"Op dit moment beschikken we niet over elementen die ons in staat stellen te zeggen dat er sprake is van een introductie van deze elementen in de veiligheidstroepen en -diensten, hetzij met het oog op radicalisering, hetzij met het oog op elementen van extreem-rechts. In feite hebben we geen elementen die ons in staat stellen om op een veilige manier tot die conclusie te komen", zei Anabela Cabral Ferreira tegen de afgevaardigden van de parlementaire commissie voor constitutionele zaken, rechten, vrijheden en garanties.

Zij hield echter vol dat de Algemene Inspectie van Binnenlands Bestuur (IGAI) zich bewust is van deze realiteit, namelijk door het monitoren van sociale netwerken waar deze haatdragende toespraken en het aanzetten tot geweld gewoonlijk worden geuit.

De rechter was ook bezorgd over anorganische bewegingen binnen de veiligheidstroepen, zoals de Nul-beweging.

"Infiltratie van veiligheidstroepen en -diensten is een moeilijke kwestie. Uiteraard zijn wij bezorgd over anorganische bewegingen, omdat deze bewegingen gezichtsloos zijn en geen gesprekspartners bieden waarmee wij in dialoog kunnen treden. In zoverre is de bezorgdheid groot", legde zij uit.

Op verzoek van de niet-geregistreerde afgevaardigde Joacine Katar Moreira was de inspecteur-generaal in de parlementaire commissie om uitleg te geven over de discriminerende acties van de veiligheidstroepen en -diensten bij de uitoefening van hun functies.

Anabela Cabral Ferreira garandeerde dat "er geen algemeen probleem is van discriminerende praktijken" door de politie, maar zij benadrukte dat dit "niet betekent dat het probleem niet bestaat".

"Het is er wel degelijk [discriminerende praktijken]. Met alle middelen die ons ter beschikking staan, of het nu op wetgevend of op opleidingsniveau is, moet dit volledig worden uitgebannen uit de praktijk van de veiligheidstroepen en -diensten", beklemtoonde zij.
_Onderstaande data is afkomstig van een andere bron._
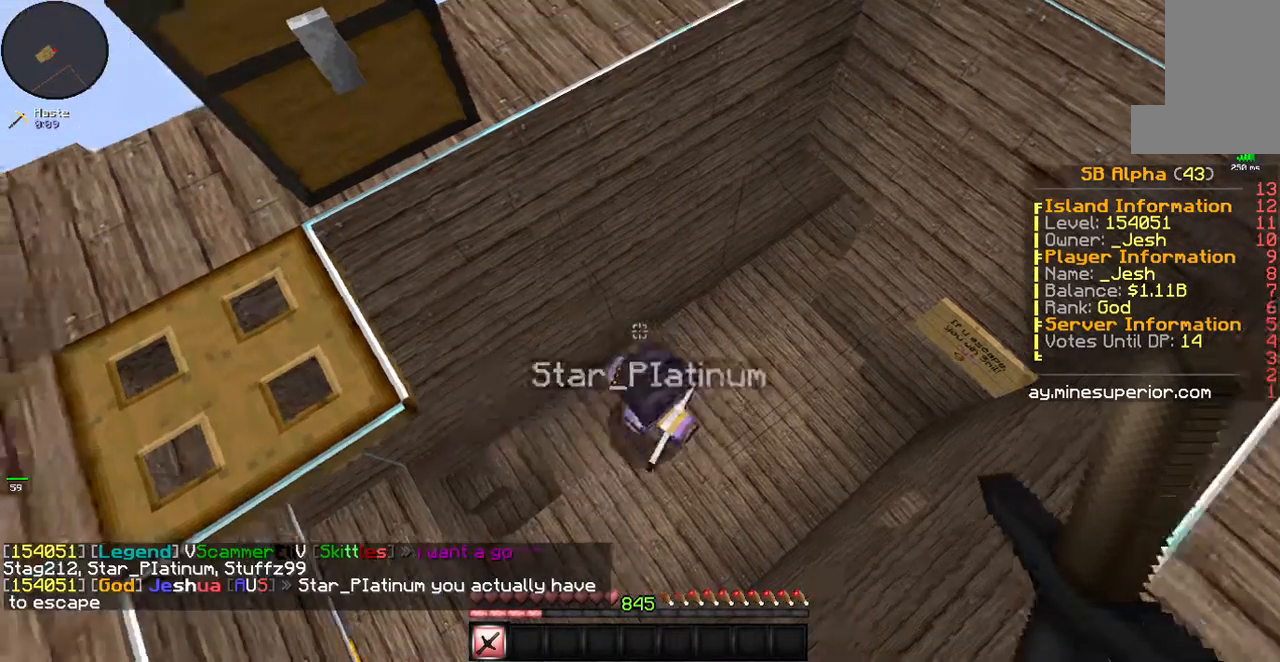
{"keys": [], "mouse": [], "events": [[33, "s", "down"], [234, "s", "up"]]}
De inspecteur-generaal betoogde dat de functie van het handhaven van de veiligheid "absoluut vitaal en fundamenteel is voor het functioneren van de rechtsstaat", en dat het daarom vanzelfsprekend is dat zij "zich altijd moet laten leiden door criteria die ervoor zorgen dat er geen discriminerende praktijken bestaan".